Looking back, I have to say that January brought some security industry setbacks, highlighted by Operation Aurora and the publicity surrounding Google’s claims of highly coordinated attacks from China. Particularly relevant to us in these attacks is the fact that application whitelisting would have stopped the attacks while anti-virus was once again helpless to prevent new and targeted attacks. As always, I appreciate your readership and hope that this blog continues to bring value and insight to what we as security professionals are up against in 2010. So without further delay, here were some of the top stories from January 2010.
Operation Aurora – Google responds to attacks
Operation Aurora received a significant amount of press in January due to the high profile nature of Google’s response to the attacks. Not only did Google indicate that the attacks had originated from China, but that they were targeting theft of e-mail credentials of Chinese dissidents. Google responded publicly on their blog and indicated the potential that they may move out of China all together:
“These attacks and the surveillance they have uncovered — combined with the attempts over the past year to further limit free speech on the web — have led us to conclude that we should review the feasibility of our business operations in China. We have decided we are no longer willing to continue censoring our results on Google.cn, and so over the next few weeks we will be discussing with the Chinese government the basis on which we could operate an unfiltered search engine within the law, if at all. We recognize that this may well mean having to shut down Google.cn, and potentially our offices in China.”
Operation Aurora – More than just Google affected
Operation Aurora impacted more than just Google. The Washington Post reported that the “Google China cyberattack part of vast espionage campaign,” They went on to report:
“Computer attacks on Google that the search giant said originated in China were part of a concerted political and corporate espionage effort that exploited security flaws in e-mail attachments to sneak into the networks of major financial, defense and technology companies and research institutions in the United States, security experts said.
At least 34 companies — including Yahoo, Symantec, Adobe, Northrop Grumman and Dow Chemical — were attacked, according to congressional and industry sources.”
This is one of the most blatant instances of coordinated targeted attacks taking advantage of a zero day attack against main stream businesses.
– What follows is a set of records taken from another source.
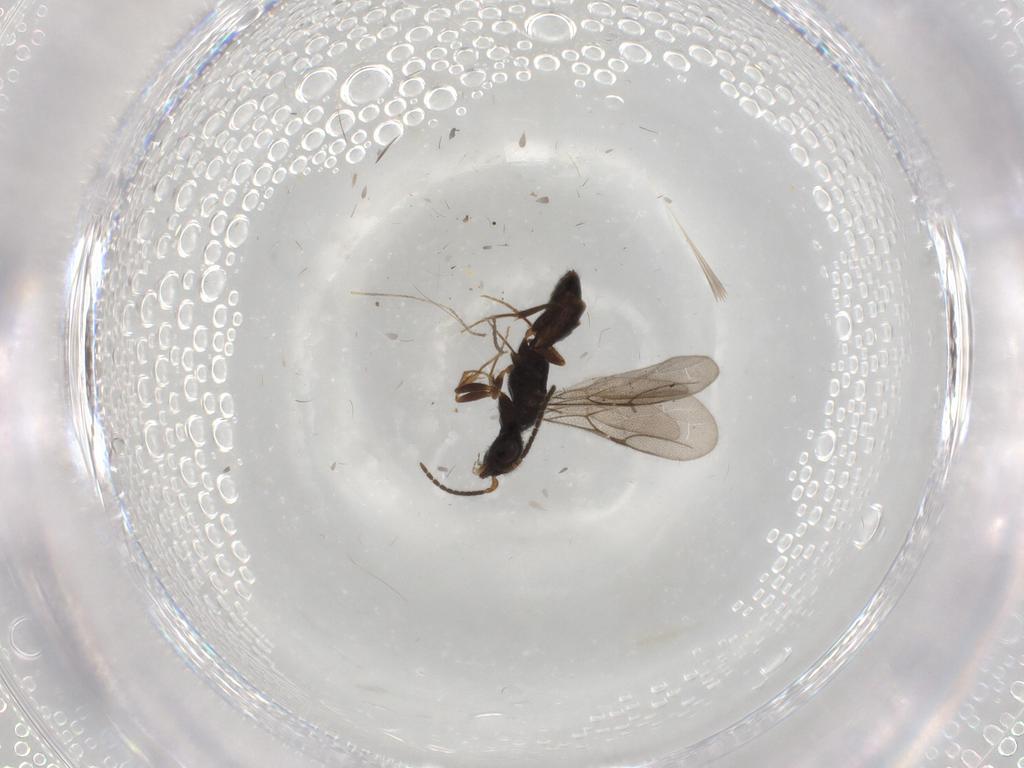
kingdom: Animalia
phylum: Arthropoda
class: Insecta
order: Hymenoptera
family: Bethylidae
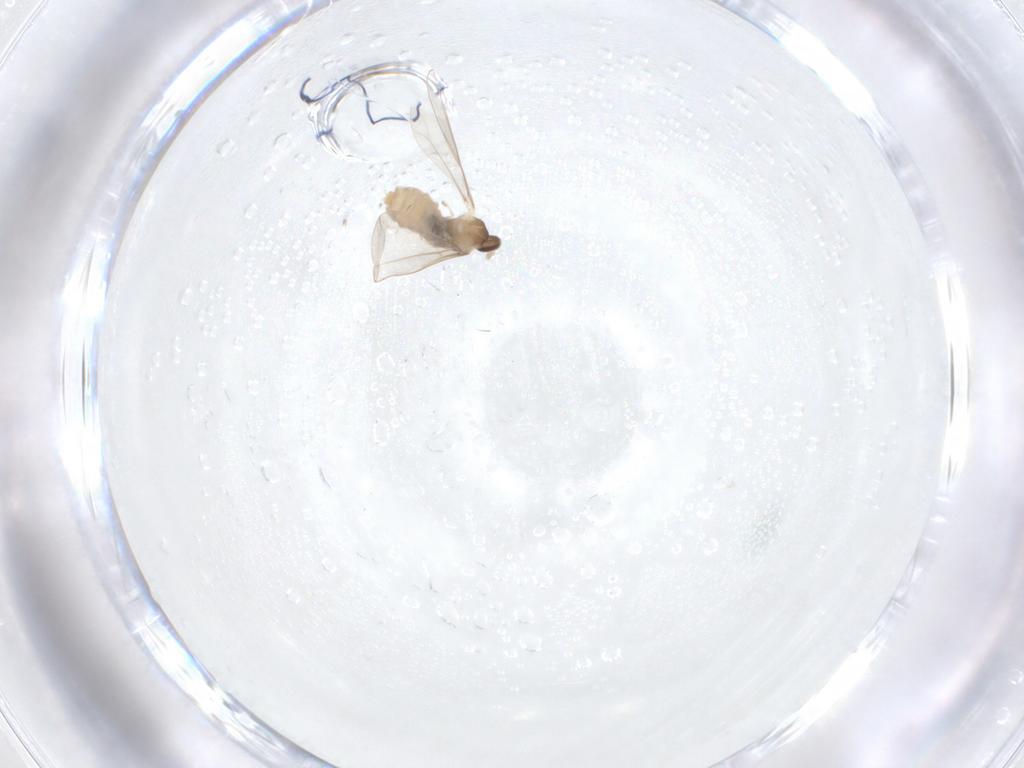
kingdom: Animalia
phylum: Arthropoda
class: Insecta
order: Diptera
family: Cecidomyiidae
Operation Aurora – Application whitelisting would have stopped it
The foundation of the attacks was the installation of a Trojan horse that allowed for remote control of the infected system. Because it was a targeted attack taking advantage of a zero day vulnerability (one that had not yet been disclosed) it bypassed traditional endpoint security solutions, but for any system protected by application whitelisting it would have prevented the malware from executing.
Data breach costs continue to rise in 2009
I came across this interesting report of a study from Ponemon on data breaches. In their survey of 45 companies, they experienced average data losses of $6.75 million in 2009. Interestingly enough, they attribute a mere 24% of the data breach losses to malware. Since this data was self reported, I question whether this really gives an accurate picture of how much data is being lost to cyber attacks. One thing we do know is that the largest data breach in history, of Heartland Payment Systems, was a result of cyber attack and it’s not a stretch to assume that many more are attributed to similar attacks.
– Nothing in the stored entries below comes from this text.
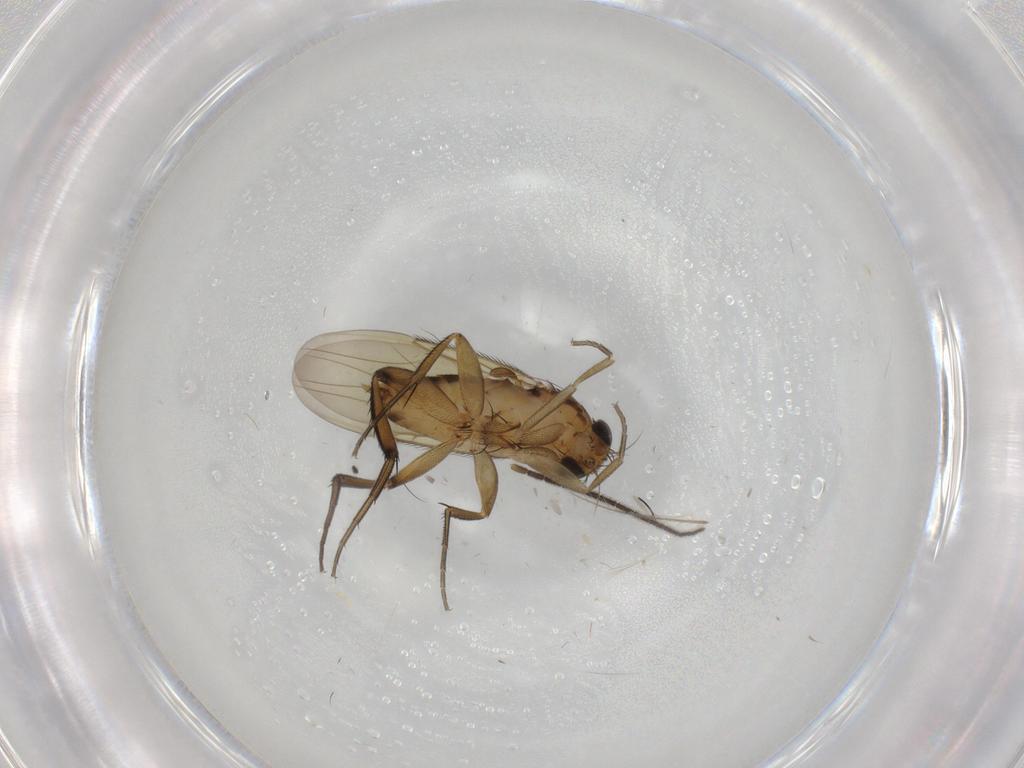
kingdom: Animalia
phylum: Arthropoda
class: Insecta
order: Diptera
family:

Protection of our critical infrastructure remains a hot topic
Two articles highlighted the continued need for security against attacks on our critical infrastructure.
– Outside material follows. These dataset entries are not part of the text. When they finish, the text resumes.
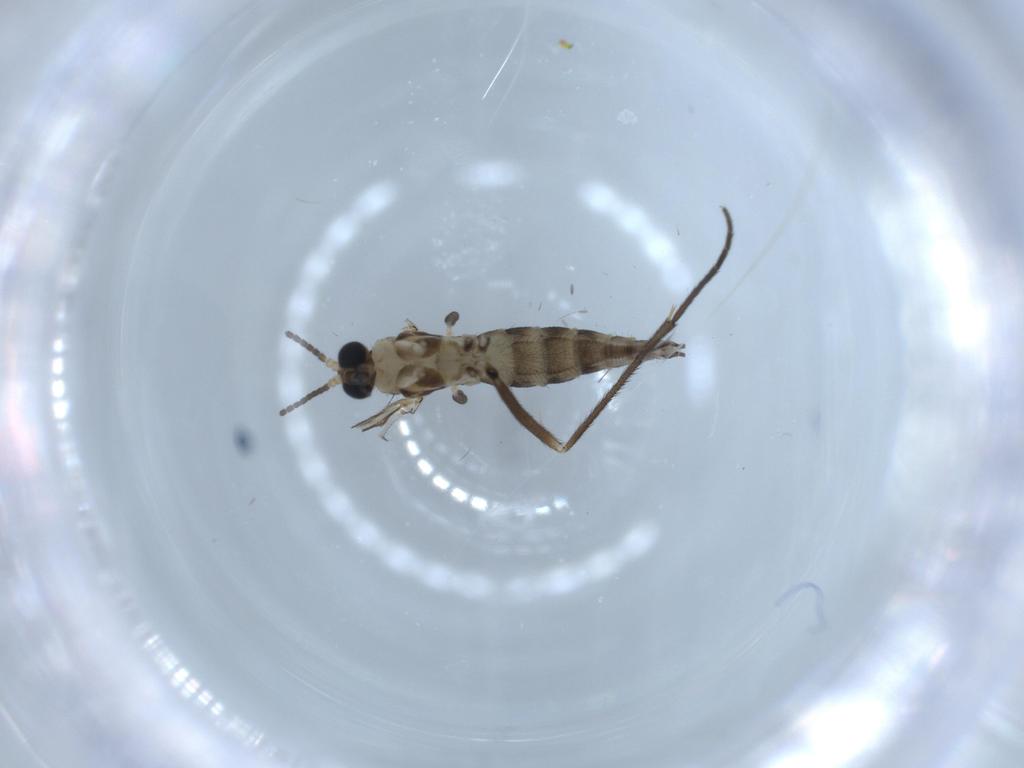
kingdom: Animalia
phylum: Arthropoda
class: Insecta
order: Diptera
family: Sciaridae
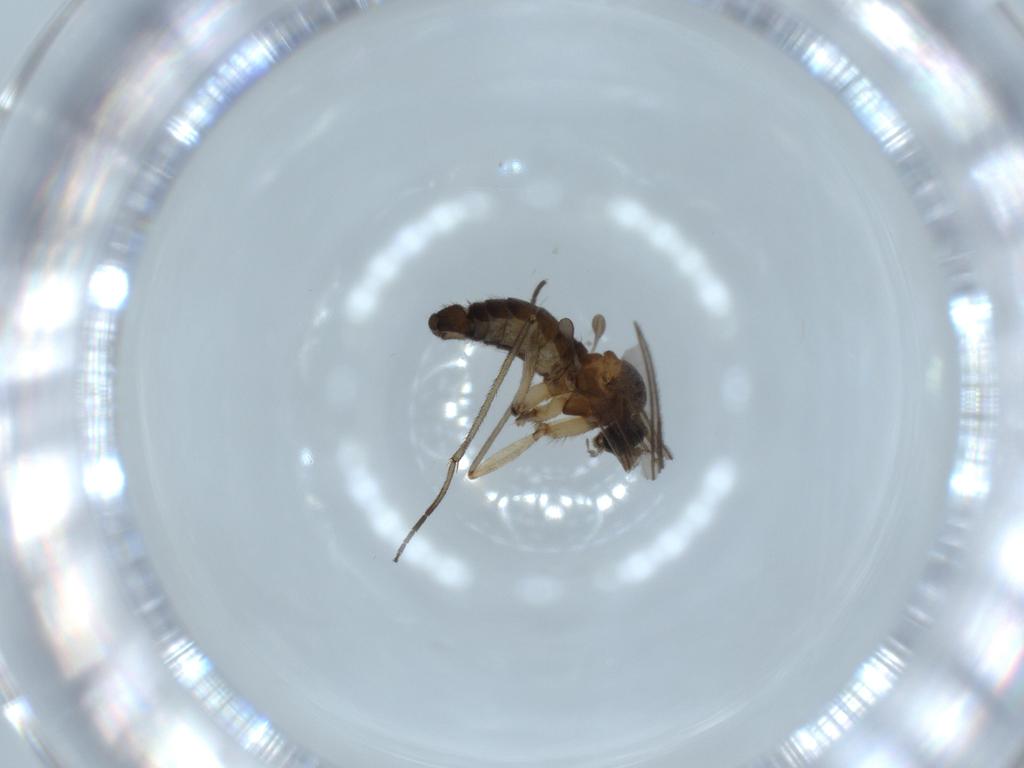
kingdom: Animalia
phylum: Arthropoda
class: Insecta
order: Diptera
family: Sciaridae
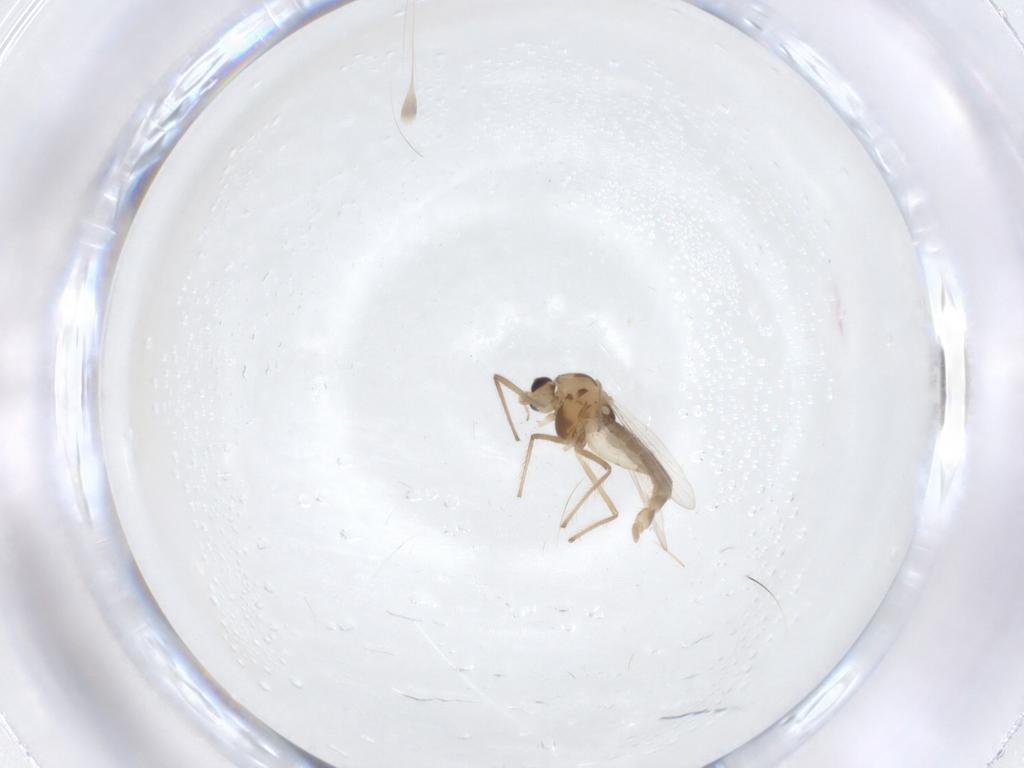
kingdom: Animalia
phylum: Arthropoda
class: Insecta
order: Diptera
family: Chironomidae
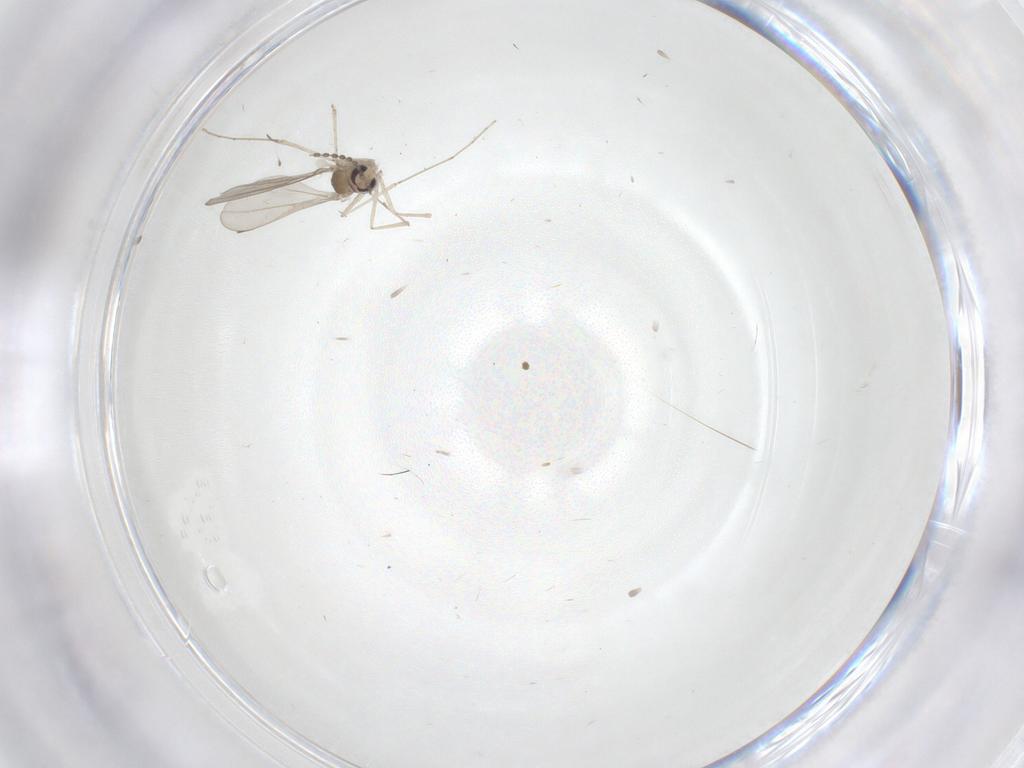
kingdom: Animalia
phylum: Arthropoda
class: Insecta
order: Diptera
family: Cecidomyiidae
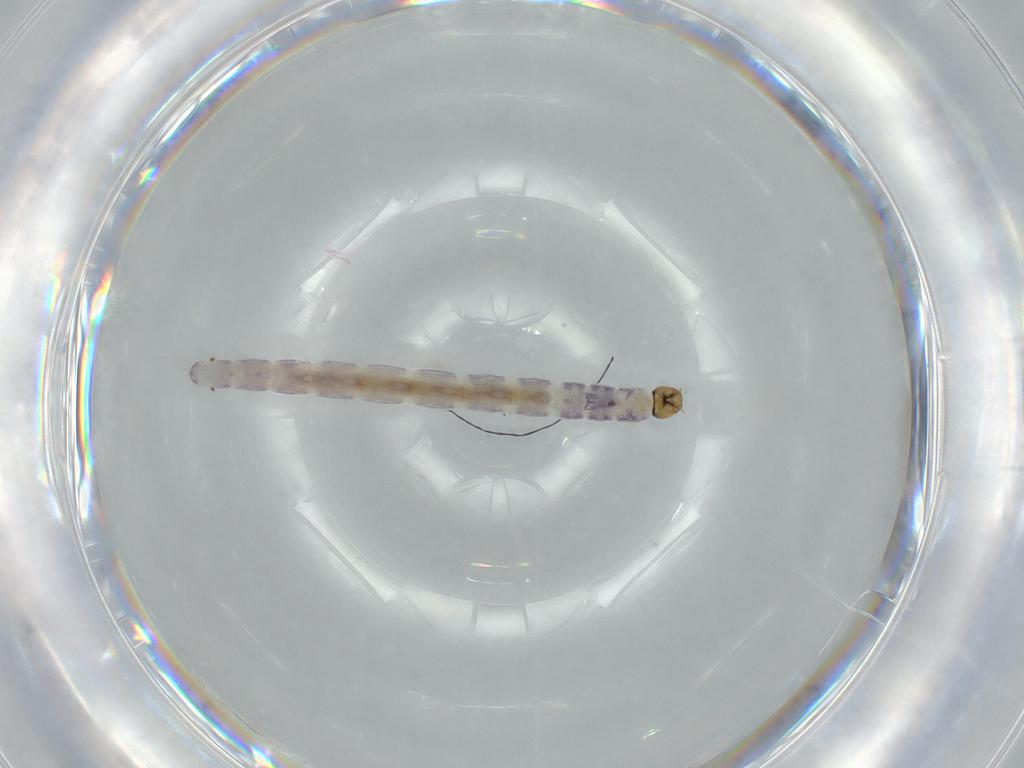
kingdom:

- Vanson Borne conducted a research report titled “In the Crossfire: Critical Infrastructure in the Age of Cyberwar.” This report was based on interviews of 600 IT and security executives at critical infrastructure enterprises and points to their growing concern of cyber attack and readiness.
- The U.S. Department of Energy announced that they would set up a national energy cyber security organization to help focus on protecting our national power grids.
So 2010 has picked up where 2009 left off and the need for strong protective endpoint security remains top of mind for almost all world businesses. Awareness continues to grow of the power of application whitelisting and we expect 2010 to be a break through year for this technology.